CHD: The Most Common of Birth Defects
For every 100 babies born, one is affected by CHD; that is nearly 40,000 babies per year who are born with abnormally formed hearts.
The heart is an amazing organ. Immediately after conception, the heart begins to develop. It starts out as just a simple tube, but over eight weeks, it divides and twists itself into two sides, four chambers, four valves, valve flaps, and walls that form the hardest-working organ in the body.
Each side of the heart beats several times per minute to keep blood pumping through the body; the chambers on the right side of the heart pump oxygen-poor blood to the lungs, while the chambers on the left side pump the newly oxygenated blood out to the body.
Most of the time, hearts form just as they are supposed to, but other times, one of the splits and twist doesn't form quite right, resulting in a heart defect. Congenital Heart Defect, otherwise known by its acronym, CHD, is the most common birth defect. For every 100 babies born, one is affected by CHD; that is nearly 40,000 babies per year who are born with abnormally formed hearts. There are several types of heart defects.

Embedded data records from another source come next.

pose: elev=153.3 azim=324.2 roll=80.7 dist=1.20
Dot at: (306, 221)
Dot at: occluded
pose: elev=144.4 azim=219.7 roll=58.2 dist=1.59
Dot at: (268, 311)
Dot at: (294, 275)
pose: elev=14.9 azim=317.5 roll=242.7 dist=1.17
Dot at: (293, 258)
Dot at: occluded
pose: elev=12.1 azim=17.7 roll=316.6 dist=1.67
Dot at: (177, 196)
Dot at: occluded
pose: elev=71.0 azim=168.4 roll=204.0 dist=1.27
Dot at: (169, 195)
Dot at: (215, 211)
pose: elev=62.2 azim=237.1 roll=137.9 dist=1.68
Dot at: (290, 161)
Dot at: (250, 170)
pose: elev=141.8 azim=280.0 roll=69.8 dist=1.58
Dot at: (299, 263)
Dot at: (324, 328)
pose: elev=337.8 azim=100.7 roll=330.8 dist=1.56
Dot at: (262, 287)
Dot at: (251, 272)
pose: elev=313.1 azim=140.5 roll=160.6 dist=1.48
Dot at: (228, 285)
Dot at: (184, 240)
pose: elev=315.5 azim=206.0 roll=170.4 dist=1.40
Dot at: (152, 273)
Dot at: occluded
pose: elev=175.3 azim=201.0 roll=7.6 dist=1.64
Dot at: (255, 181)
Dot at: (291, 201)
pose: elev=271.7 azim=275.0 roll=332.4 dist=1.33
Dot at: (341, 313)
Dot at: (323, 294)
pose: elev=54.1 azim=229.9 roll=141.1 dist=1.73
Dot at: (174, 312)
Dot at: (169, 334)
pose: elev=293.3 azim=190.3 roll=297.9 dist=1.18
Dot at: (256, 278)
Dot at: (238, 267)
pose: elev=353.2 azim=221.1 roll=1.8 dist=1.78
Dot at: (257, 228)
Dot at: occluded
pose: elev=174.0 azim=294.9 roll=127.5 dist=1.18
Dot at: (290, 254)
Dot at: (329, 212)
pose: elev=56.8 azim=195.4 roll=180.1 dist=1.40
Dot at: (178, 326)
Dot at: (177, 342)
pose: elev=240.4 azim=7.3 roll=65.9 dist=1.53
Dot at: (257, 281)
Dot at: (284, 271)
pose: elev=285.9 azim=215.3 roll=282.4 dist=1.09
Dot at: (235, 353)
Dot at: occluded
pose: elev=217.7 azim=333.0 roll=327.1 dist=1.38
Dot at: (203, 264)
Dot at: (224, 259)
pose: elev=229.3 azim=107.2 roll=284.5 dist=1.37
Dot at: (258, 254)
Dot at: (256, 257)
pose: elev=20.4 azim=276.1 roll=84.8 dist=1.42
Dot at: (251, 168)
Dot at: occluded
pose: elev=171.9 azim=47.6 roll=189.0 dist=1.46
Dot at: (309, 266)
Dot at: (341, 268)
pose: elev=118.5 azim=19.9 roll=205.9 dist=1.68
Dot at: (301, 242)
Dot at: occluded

Little Hearts explains 35 different defects. Some abnormalities are quite mild and need only to be monitored, while others require immediate attention.
Nicholle King, a Little Hearts member, is the proud mother to a CHD survivor. Even though she had three ultrasounds during her pregnancy, they never revealed signs that her baby was suffering a serious heart defect. It never showed that her baby's four heart valves connected to an extra chamber that her heart had formed; it beat as a heart should, so it appeared and sounded fine. Had it not been for other complications seen after her birth and little pits on her ears (a telltale sign of possible heart problems), Nicholle and her fragile baby would have been sent home shortly after delivery. Fortunately, her daughter's condition was noticed and was able to be helped with surgery.